The facility features state-of-the-art equipment and services: two high-tech operating suites and X-ray, CT scanning, mammography, ultrasound, and MRI equipment are all part of the new building. In addition, it features laboratory and pharmacy services, a chapel, dietary services (including a full-service cafeteria), and a modern emergency department. Also serving as the mountain base for Flight For Life Colorado (which offers all-weather, 24-hour, critical-care transportation for severely injured and ill patients), a helipad was constructed near the facility, with plans currently being finalized to complete a hangar for the helicopter. The helipad location was carefully placed so that the Frisco community is impacted as little as possible by the noise from the incoming Flight For Life Colorado helicopters.

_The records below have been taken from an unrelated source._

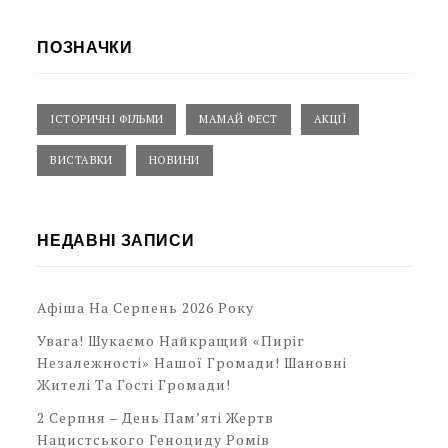
ПОЗНАЧКИ
ІСТОРИЧНІ ФІЛЬМИ
МАМАЙ ФЕСТ
АКЦІЇ
ВИСТАВКИ
НОВИНИ
НЕДАВНІ ЗАПИСИ
Афіша На Серпень 2026 Року
Увага! Шукаємо Найкращий «Пиріг
Незалежності» Нашої Громади! Шановні
Жителі Та Гості Громади!
2 Серпня – День Пам’яті Жертв
Нацистського Геноциду Ромів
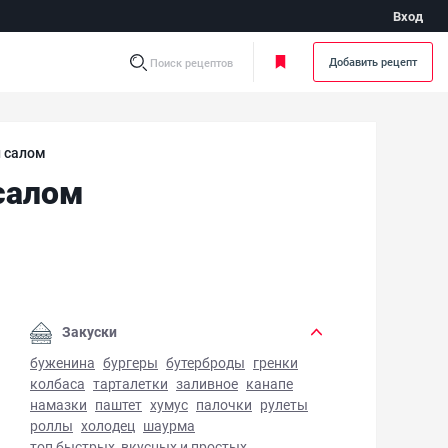
Вход
Добавить рецепт
Поиск рецептов
 салом
салом
реники с сырым картофелем и салом - фото готового блюд
Закуски
буженина
бургеры
бутерброды
гренки
колбаса
тарталетки
заливное
канапе
намазки
паштет
хумус
палочки
рулеты
роллы
холодец
шаурма
топ быстрых, вкусных и простых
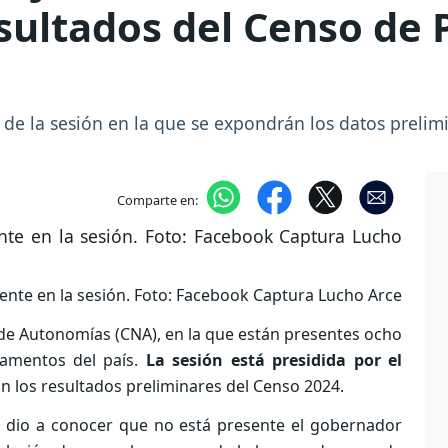
sultados del Censo de 
e la sesión en la que se expondrán los datos prelim
Comparte en:
ente en la sesión. Foto: Facebook Captura Lucho Arce
l de Autonomías (CNA), en la que están presentes ocho
tamentos del país.
La sesión está presidida por el
n los resultados preliminares del Censo 2024.
z, dio a conocer que no está presente el gobernador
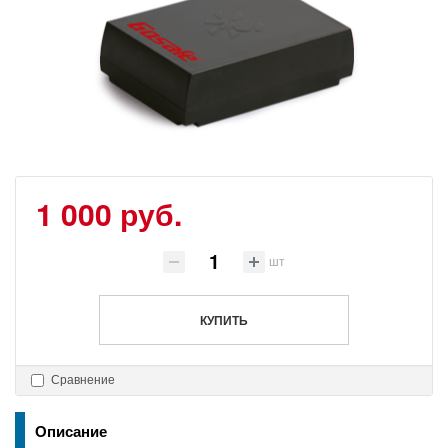
1 000 руб.
шт
КУПИТЬ
Сравнение
Описание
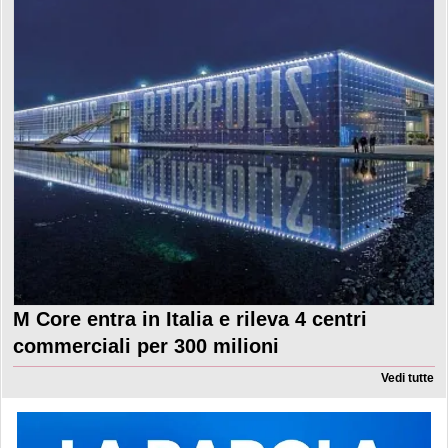
M Core entra in Italia e rileva 4 centri
commerciali per 300 milioni
Vedi tutte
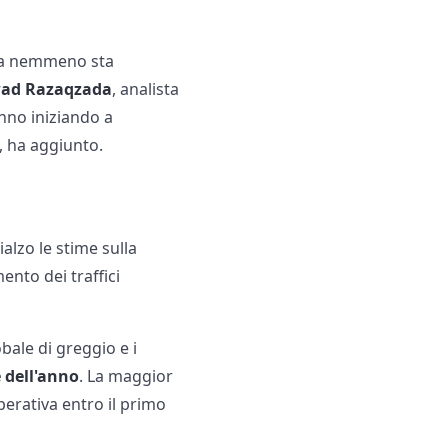
 ma nemmeno sta
ad Razaqzada
, analista
anno iniziando a
, ha aggiunto.
ialzo le stime sulla
ento dei traffici
bale di greggio e i
e dell'anno
. La maggior
erativa entro il primo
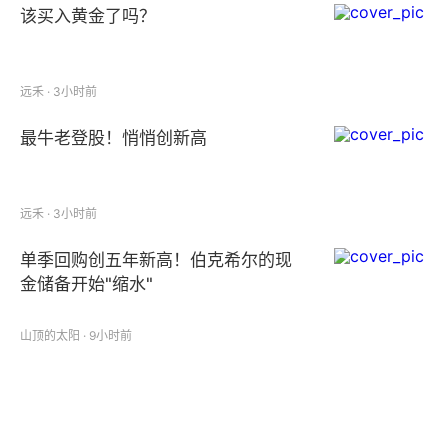
该买入黄金了吗？
远禾 · 3小时前
最牛老登股！悄悄创新高
远禾 · 3小时前
单季回购创五年新高！伯克希尔的现
金储备开始"缩水"
山顶的太阳 · 9小时前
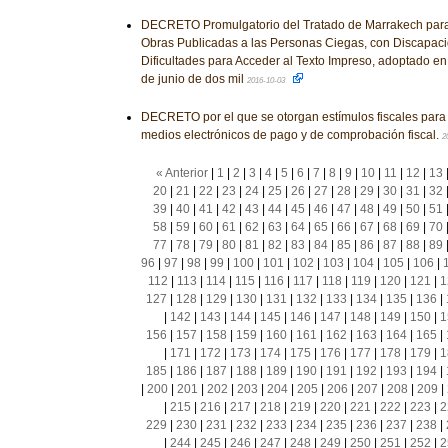
DECRETO Promulgatorio del Tratado de Marrakech para F
Obras Publicadas a las Personas Ciegas, con Discapaci
Dificultades para Acceder al Texto Impreso, adoptado en 
de junio de dos mil
2016-10-03
DECRETO por el que se otorgan estímulos fiscales para 
medios electrónicos de pago y de comprobación fiscal.
2
« Anterior
|
1
|
2
|
3
|
4
|
5
|
6
|
7
|
8
|
9
|
10
|
11
|
12
|
13
20
|
21
|
22
|
23
|
24
|
25
|
26
|
27
|
28
|
29
|
30
|
31
|
32
39
|
40
|
41
|
42
|
43
|
44
|
45
|
46
|
47
|
48
|
49
|
50
|
51
58
|
59
|
60
|
61
|
62
|
63
|
64
|
65
|
66
|
67
|
68
|
69
|
70
77
|
78
|
79
|
80
|
81
|
82
|
83
|
84
|
85
|
86
|
87
|
88
|
89
96
|
97
|
98
|
99
|
100
|
101
|
102
|
103
|
104
|
105
|
106
|
112
|
113
|
114
|
115
|
116
|
117
|
118
|
119
|
120
|
121
|
1
127
|
128
|
129
|
130
|
131
|
132
|
133
|
134
|
135
|
136
|
|
142
|
143
|
144
|
145
|
146
|
147
|
148
|
149
|
150
|
1
156
|
157
|
158
|
159
|
160
|
161
|
162
|
163
|
164
|
165
|
|
171
|
172
|
173
|
174
|
175
|
176
|
177
|
178
|
179
|
1
185
|
186
|
187
|
188
|
189
|
190
|
191
|
192
|
193
|
194
|
|
200
|
201
|
202
|
203
|
204
|
205
|
206
|
207
|
208
|
209
|
|
215
|
216
|
217
|
218
|
219
|
220
|
221
|
222
|
223
|
2
229
|
230
|
231
|
232
|
233
|
234
|
235
|
236
|
237
|
238
|
|
244
|
245
|
246
|
247
|
248
|
249
|
250
|
251
|
252
|
2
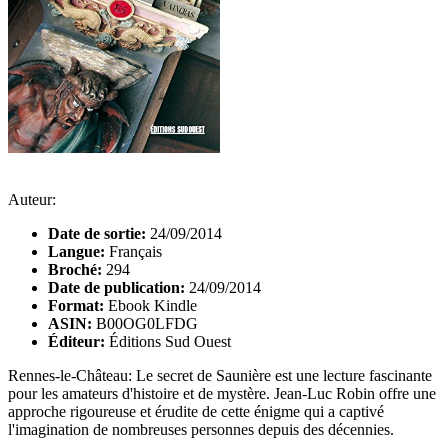
Auteur:
Date de sortie:
24/09/2014
Langue:
Français
Broché:
294
Date de publication:
24/09/2014
Format:
Ebook Kindle
ASIN:
B00OG0LFDG
Éditeur:
Éditions Sud Ouest
Rennes-le-Château: Le secret de Saunière est une lecture fascinante
pour les amateurs d'histoire et de mystère. Jean-Luc Robin offre une
approche rigoureuse et érudite de cette énigme qui a captivé
l'imagination de nombreuses personnes depuis des décennies.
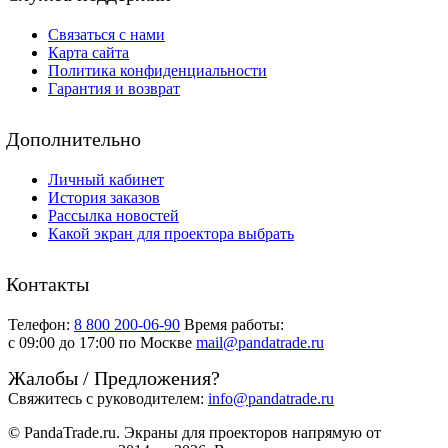
Связаться с нами
Карта сайта
Политика конфиденциальности
Гарантия и возврат
Дополнительно
Личный кабинет
История заказов
Рассылка новостей
Какой экран для проектора выбрать
Контакты
Телефон:
8 800 200-06-90
Время работы:
c 09:00 до 17:00 по Москве
mail@pandatrade.ru
Жалобы / Предложения?
Свяжитесь с руководителем:
info@pandatrade.ru
© PandaTrade.ru. Экраны для проекторов напрямую от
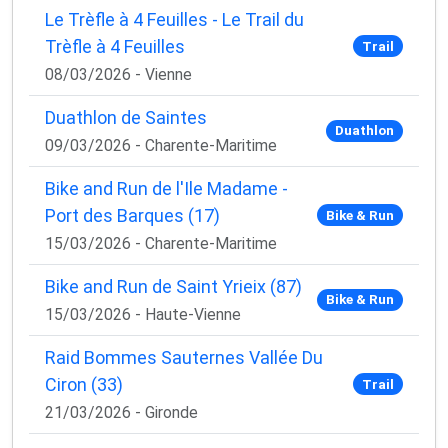
Le Trèfle à 4 Feuilles - Le Trail du
Trèfle à 4 Feuilles
Trail
08/03/2026 - Vienne
Duathlon de Saintes
Duathlon
09/03/2026 - Charente-Maritime
Bike and Run de l'Ile Madame -
Port des Barques (17)
Bike & Run
15/03/2026 - Charente-Maritime
Bike and Run de Saint Yrieix (87)
Bike & Run
15/03/2026 - Haute-Vienne
Raid Bommes Sauternes Vallée Du
Ciron (33)
Trail
21/03/2026 - Gironde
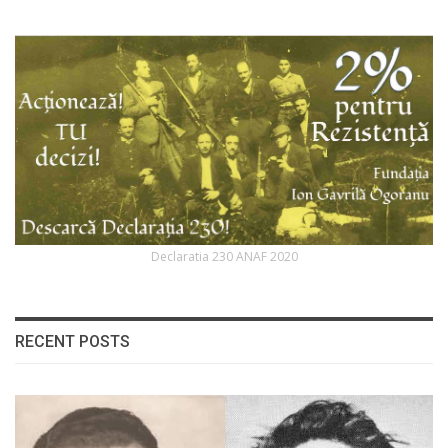
Declaratia 230 ANAF 2020
RECENT POSTS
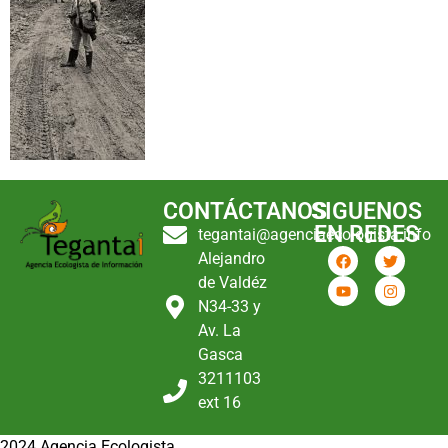
CONTÁCTANOS
SIGUENOS
EN REDES
tegantai@agenciaecologista.info
Alejandro
de Valdéz
N34-33 y
Av. La
Gasca
3211103
ext 16
2024 Agencia Ecologista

“It really was a balance of blending warmth and technology, and integrating that cohesively and functionally - bringing all of that together,” says Ken Bowman, ESa’s senior interior designer for the project. All of the interior surfaces are very cleanable to meet the restrictions of a sterile healthcare environment. For example, while real wood was used in certain areas of the building (especially in the lobby area), plastic laminate was used for trim, rubber bases, and flooring in clinical areas and patient rooms to ensure sanitation, hygiene, and long-term ease of maintenance. “One challenge was to use materials that would maintain well, but also have that hospitality feel. A lot of that was accomplished through the wood-look sheet vinyl and the ceramic and porcelain tiles in the lobby area. They have a natural-stone feel to them, but maintain very well,” explains Christie McCullough, interior designer, ESa, Nashville, TN.
Although the surroundings and weather played a key role in the lodge-like feel of the facility, the well-known winter conditions also tested the project team’s skills. Good communication between the architect and contractor ensured that the cold temperatures and snowfall didn’t interfere with target dates and budget numbers. To compensate for the climate’s winter weather in terms of the facility’s design, clerestory windows were used instead of skylights (which can leak when snow sits on them for long periods of time), and a glazing was used that provides passive heat gain during the winter months.
The opening of the new facility in December 2005 has meant easier access to primary and specialized medical care, and a full range of high-quality diagnostic, surgery, and treatment options for Frisco residents and tourists. “Creating a technically advanced environment and a very operations-friendly environment, and blending in the patient-comfort factors, was a very important blend. There wasn’t one that took precedence over the other,” says Robinson.
Leah B. Garris (firstname.lastname@example.org) is senior associate editor at Buildings magazine.
JUDGES’ COMMENTS: “The project was able to overcome challenges due to its location and construction limitations brought about by the winter. The project remained environmentally conscious, implementing extensive energy-efficient technologies. But, the bottom line is the ability to take healthcare and tweak it - successfully - toward hospitality.”